Here are the main ones that anyone playing with the system might come across:
- SQL – since summer 2008 the main database for CanalPlanAC, the users, the information about photographs, some of the program flow control and state information during a session have been stored in SQL databases. I’m using SQLite – this is small and can be directly integrated into the interpreter making setup very easy.
- XML – until then XML was used for the master data file, and quick-read varieties in a sort of unstructured text file were generated. The unstructured files are also obsolete (although some support may still exist in route.c until I rip it out) but XML is still used although much more round the edges these days.

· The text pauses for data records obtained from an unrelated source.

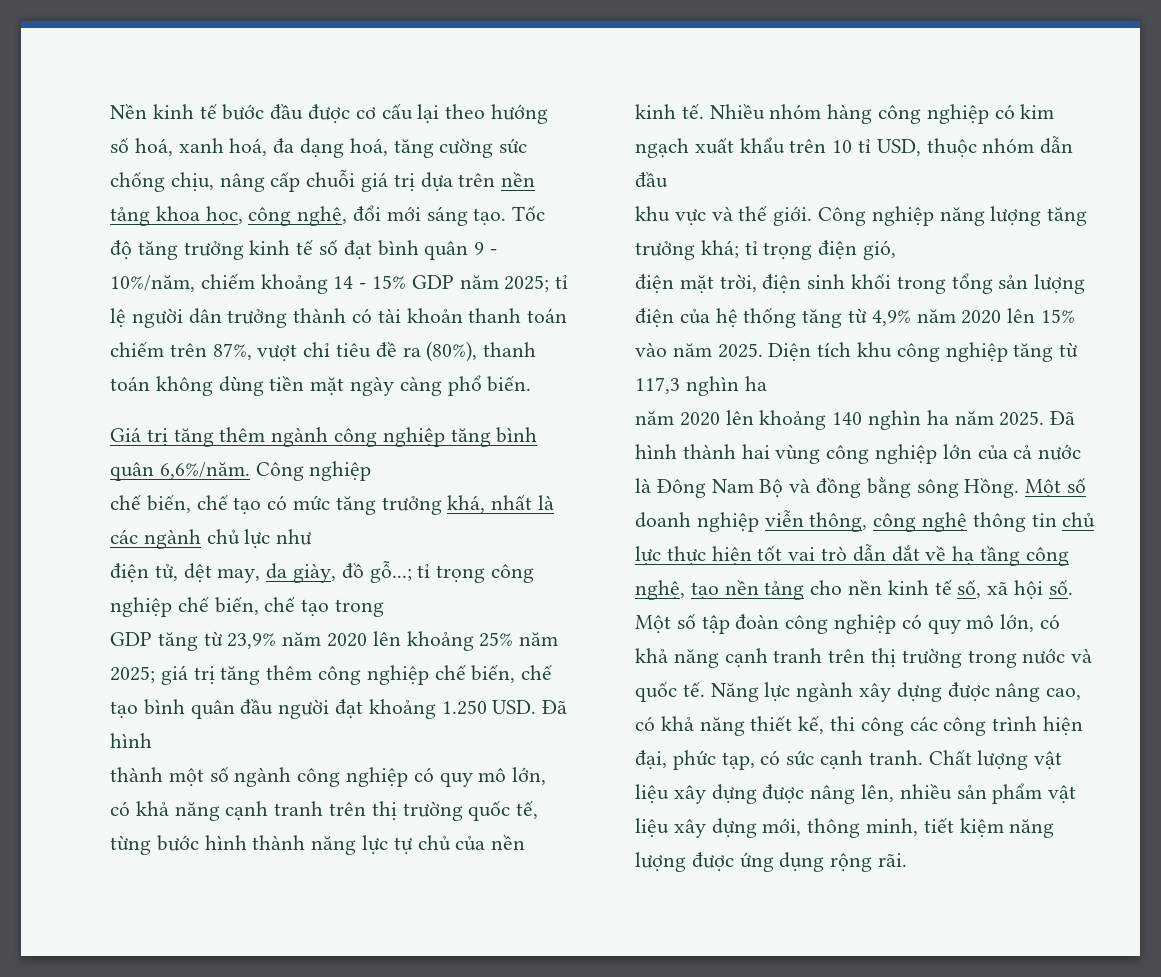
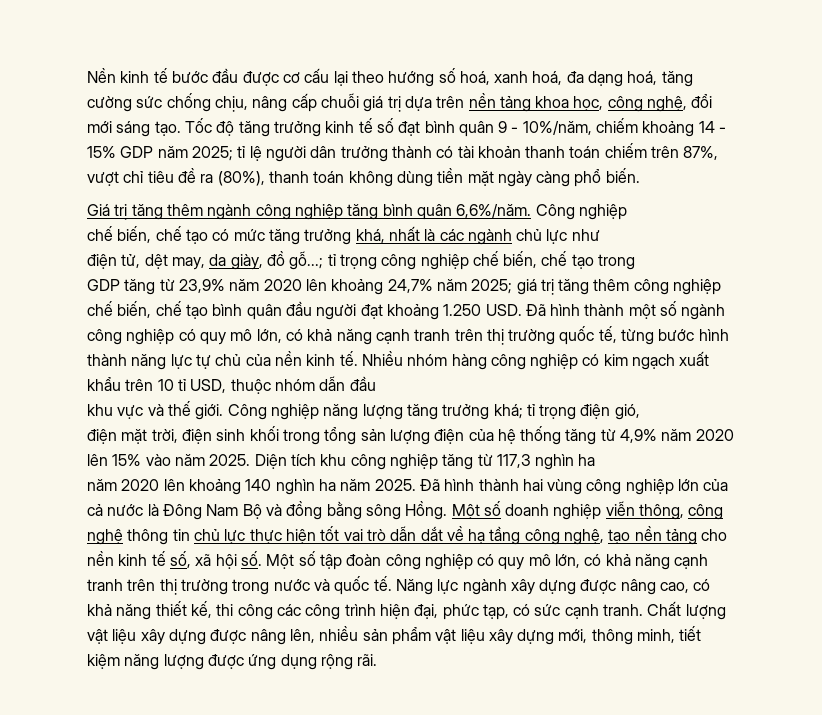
[479,632,514,647] 25% -> [387,279,433,293] 24,7%
(152, 740) // -> (581, 310) none

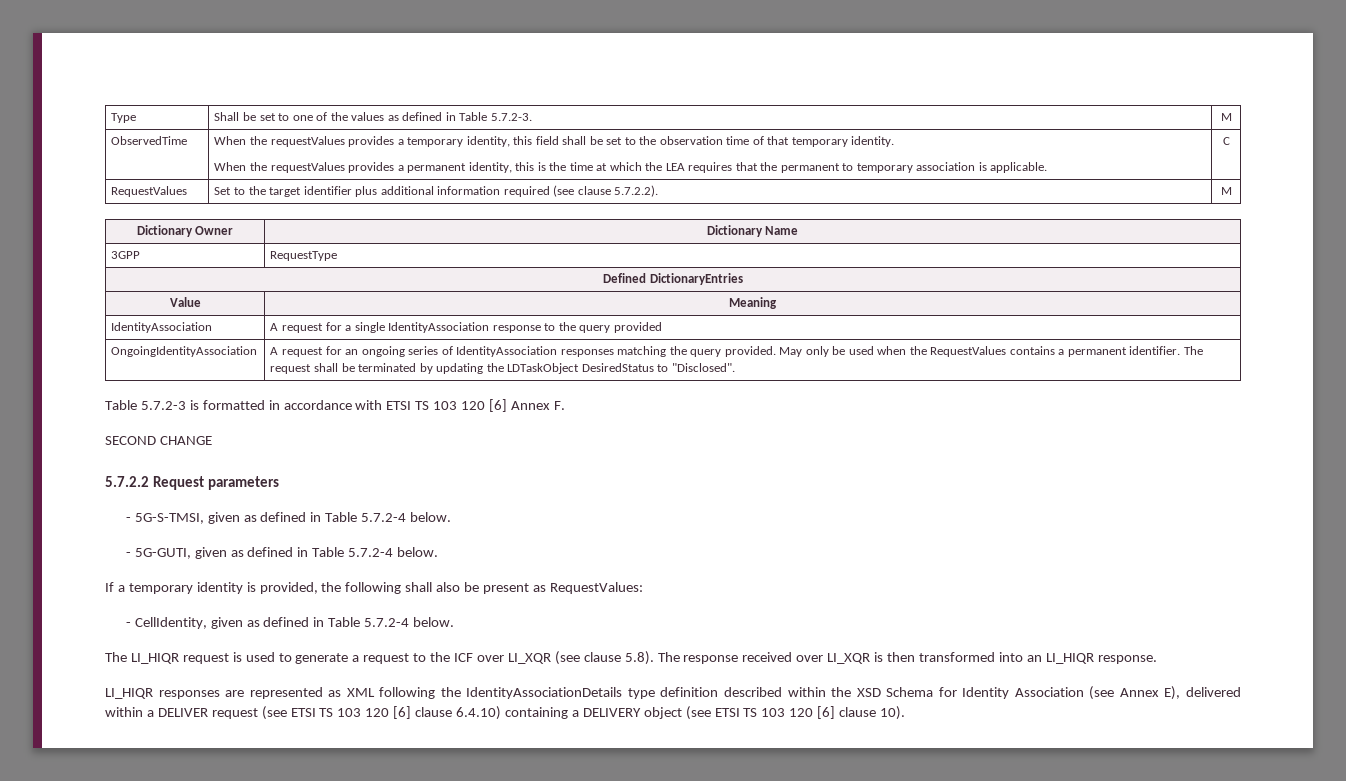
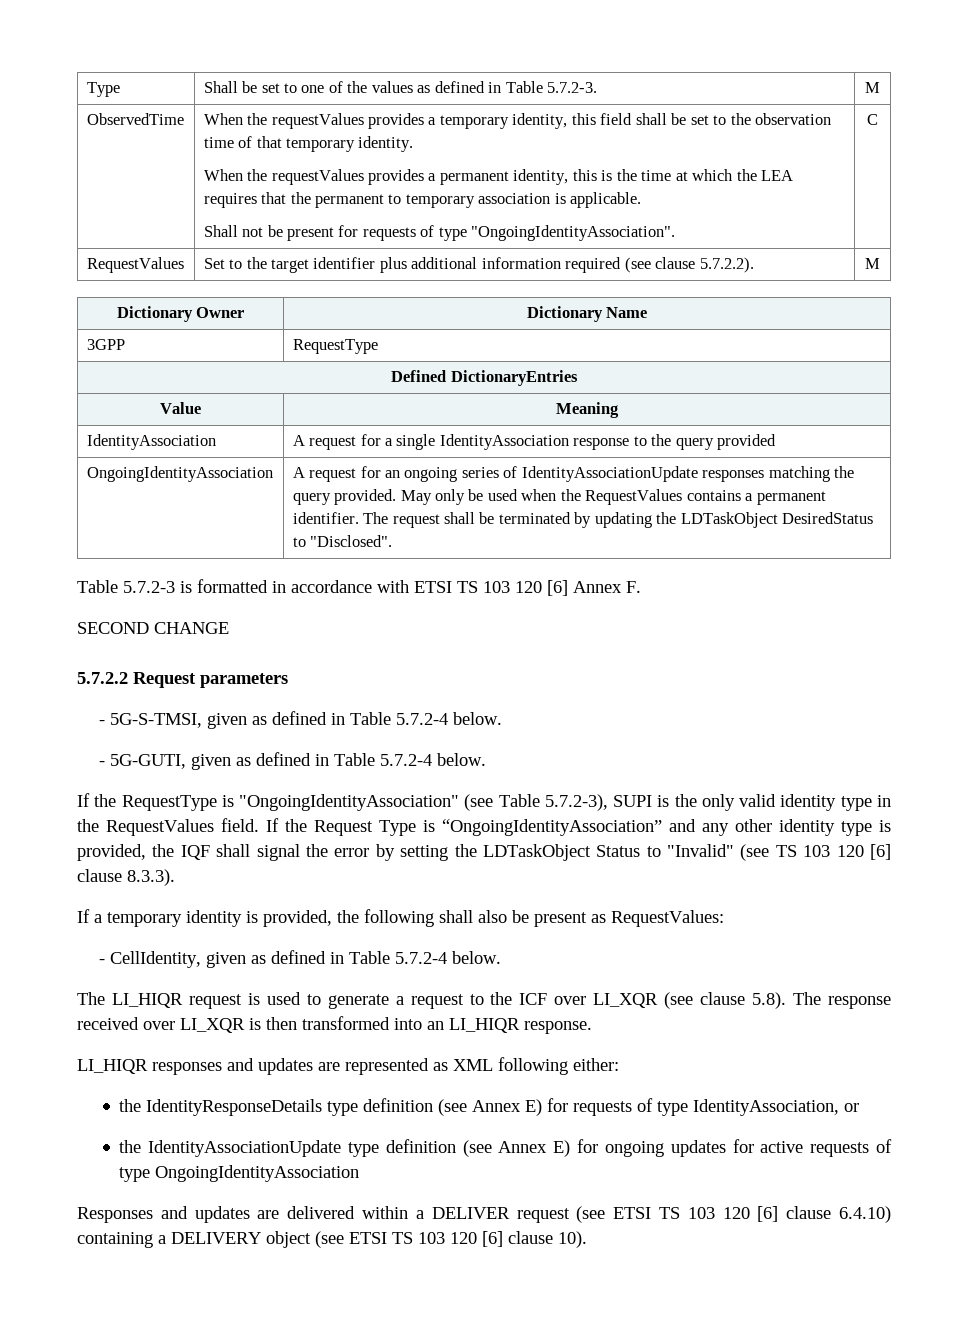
(1048, 167) none -> [203,225,676,241] // Shall not be present for requests of type "OngoingIdentityAssociation".
[456,346,558,357] IdentityAssociation -> [521,466,698,482] IdentityAssociationUpdate
(439, 552) none -> [77,793,891,811] [77,818,891,836] [77,844,892,861] [77,869,175,886] // If the RequestType is "OngoingIdentityAssociation" (see Table 5.7.2-3), SUPI is the only valid identity type in the RequestValues field. If the Request Type is “OngoingIdentityAssociation” and any other identity type is provided, the IQF shall signal the error by setting the LDTaskObject Status to "Invalid" (see TS 103 120 [6] clause 8.3.3).
(220, 694) none -> [227,1058,313,1075] and updates
[440,686,1181,700] the IdentityAssociationDetails type definition described within the XSD Schema for Identity Association (see Annex E), -> [573,1058,619,1071] [119,1098,860,1116] [119,1139,893,1157] [119,1165,360,1182] [77,1206,280,1223] either: // the IdentityResponseDetails type definition (see Annex E) for requests of type IdentityAssociation, or // the IdentityAssociationUpdate type definition (see Annex E) for ongoing updates for active requests of type OngoingIdentityAssociation // Responses and updates are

In particular, it’s used for:
- Storing the configuration file /cgi-bin/config.xml which tells the program where all the data should be stored and similar things
- To store the default user options in a file, and the user options (in a blob) in the user SQL database
- To define options for gazetteer plugins (to be described some other time!)
- HTML – static pages are written in HTML
- CST – ClearSilver Templates. Since summer 2007 pages are generated from template files. This is an extended form of HTML with ClearSilver directives built into it – see the website for more.
- HDF – this is the configuration file language for ClearSilver. I didn’t have to use this, I’ve integrated ClearSilver so tightly I can easily pass it any format I like, but it seemed sensible. The most important HDF file is /templates/default/config.hdf which controls all the menus and buttons on all the pages.
So there you are. A pile of formats, but many of them widely known, and many of them only used in a few places. In the next few articles I’ll show how to add a sophisticated new feature (the Virtual Cruise) to CanalPlanAC and you’ll see how these various languages and formats are used.